The DEP is pursuing its legislative proposal separately, although the task force is expected to recommend replenishing the “uncontrolled site fund” used by the DEP to finance environmental cleanup projects. A proposed bond measure that included such funding failed to pass the Legislature this summer. 

Mike Belliveau, executive director of the Portland-based Environmental Health Strategy Center, said he hopes the Legislature will take up another bond measure for PFAS and other environmental cleanup projects when lawmakers return to Augusta in January. 


But Belliveau, who represents environmental interests on the PFAS task force, strongly supports the proposal to expand the DEP’s authority regarding PFAS contamination. 

“It’s the only way to make polluters pay for site cleanup or to access state money for cleanup,” Belliveau said. “That’s the bottom line. We have leaking landfills and sludge-contaminated sites such as the Stone farm.” 

Until earlier this year, much of the concern over PFAS hot spots in Maine concentrated on the former Brunswick Naval Air Station, where the Navy already has an aggressive contamination monitoring and treatment program. But that focus expanded to farms last winter when Belliveau’s group helped call attention to the plight of Fred and Laura Stone, an Arundel couple whose dairy herd, water supply and crop fields were found to have high levels of PFAS. 

Fred Stone spread treated municipal sludge – also known as biosolids – as well as paper mill ash waste on his farm and others in the area for years as a way to boost nutrients on his crop fields. While it is still unclear where the PFAS came from, the contamination at Stoneridge Farm prompted the Mills administration to impose testing requirements on municipal wastewater treatment plants and to curtail the application of biosolids on some farms. 

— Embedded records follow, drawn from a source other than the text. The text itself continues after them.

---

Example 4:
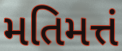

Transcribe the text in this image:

મતિમત્તં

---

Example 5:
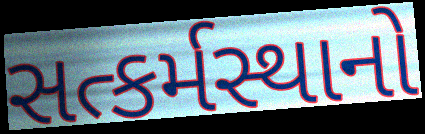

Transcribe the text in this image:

સત્કર્મસ્થાનો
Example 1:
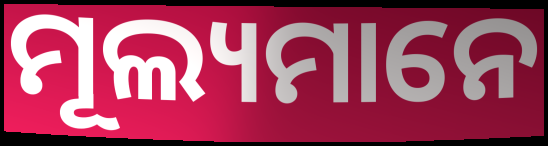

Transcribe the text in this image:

Reid and deputy DEP commissioner Melanie Loyzim did not provide specific examples of sites that could be eligible for state funds or where the department might seek to hold a “responsible party” accountable for cleanup costs. But Reid and Loyzim made clear that the agency’s proposed legislation does not seek to go after municipal treatment plants. 

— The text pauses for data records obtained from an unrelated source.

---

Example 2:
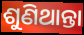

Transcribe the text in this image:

ଶୁଣିଥାନ୍ତା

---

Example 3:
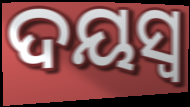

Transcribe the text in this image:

ଦୟସ୍ଵ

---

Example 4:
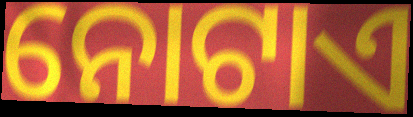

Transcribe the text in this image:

ନୋଟାଏ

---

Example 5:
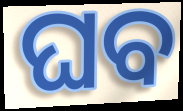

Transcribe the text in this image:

ଘବ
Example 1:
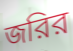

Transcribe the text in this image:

জরির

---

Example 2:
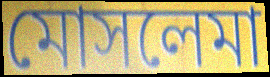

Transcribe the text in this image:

মোসলেমা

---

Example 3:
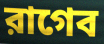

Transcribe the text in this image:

রাগেব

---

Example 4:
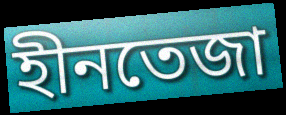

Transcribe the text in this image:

হীনতেজা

Reid acknowledged that the proposal could face opposition from industries, such as paper mills, that used the now-banned forms of PFAS or continue to utilize newer, less environmentally persistent versions of the chemicals. 


“I don’t know what kind of reception it is going to get in the Legislature,” Reid said. “There will be a lot of concern about the definition of ‘responsible parties.’ ” 

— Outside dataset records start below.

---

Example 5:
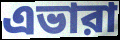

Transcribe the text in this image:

এভারা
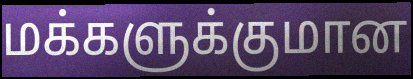
மக்களுக்குமான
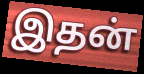
இதன்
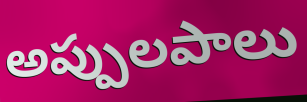
అప్పులపాలు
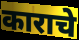
काराचे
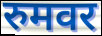
रुमवर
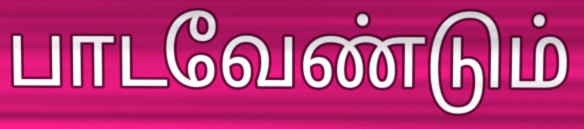
பாடவேண்டும்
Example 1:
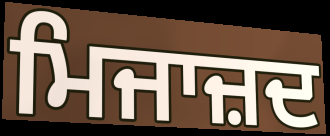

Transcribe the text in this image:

ਮਿਜਾਜ਼ਦ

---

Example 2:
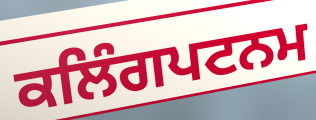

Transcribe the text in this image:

ਕਲਿੰਗਪਟਨਮ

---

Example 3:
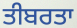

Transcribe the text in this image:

ਤੀਬਰਤਾ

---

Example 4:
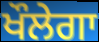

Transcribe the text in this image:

ਖੌਲੇਗਾ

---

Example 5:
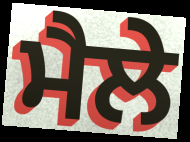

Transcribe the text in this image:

ਮੈਲੇ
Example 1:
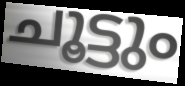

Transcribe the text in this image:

ചൂട്ടും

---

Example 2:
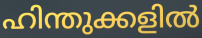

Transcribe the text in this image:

ഹിന്തുക്കളിൽ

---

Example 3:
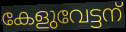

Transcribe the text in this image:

കേളുവേട്ടന്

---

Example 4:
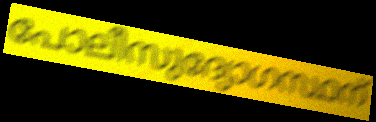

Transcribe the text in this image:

പോലീസുദ്യോഗസ്ഥന്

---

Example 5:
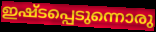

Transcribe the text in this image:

ഇഷ്ടപ്പെടുന്നൊരു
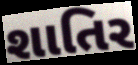
શાતિર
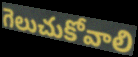
గెలుచుకోవాలి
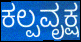
ಕಲ್ಪವೃಕ್ಷ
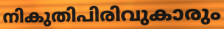
നികുതിപിരിവുകാരും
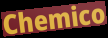
Chemico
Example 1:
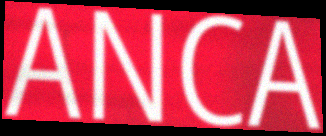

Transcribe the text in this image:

Patrick Strauch, executive director of the industry trade group the Maine Forest Products Council that includes all of the state’s paper mills, did not respond to a request for comment. 

There is also a strong push at the federal level to add PFAS to the list of contaminants eligible for inclusion in the Superfund program that provides federal money to clean up polluted sites. 

One such Superfund provision was included in a version of the defense spending bills that passed both chambers of Congress. House and Senate negotiators – including Maine’s Sen. Angus King and District 2 Rep. Jared Golden – are now attempting to reconcile differences between the two versions. 

It is unclear whether the final defense bill will include the provision to allow PFAS sites to qualify for Superfund money, although the initiative has enjoyed strong bipartisan backing to date. 

Such a change at the federal level could help address some of the regulatory issues issues that prompted the DEP’s proposed legislation. But Belliveau said the initiative is needed either way. 

“We also need the state authority,” he said. “There are so many PFAS-contaminated sites in Maine, as we are learning from the task force. So the state really has its hands full and the federal (Superfund) program would not be able to address them all.”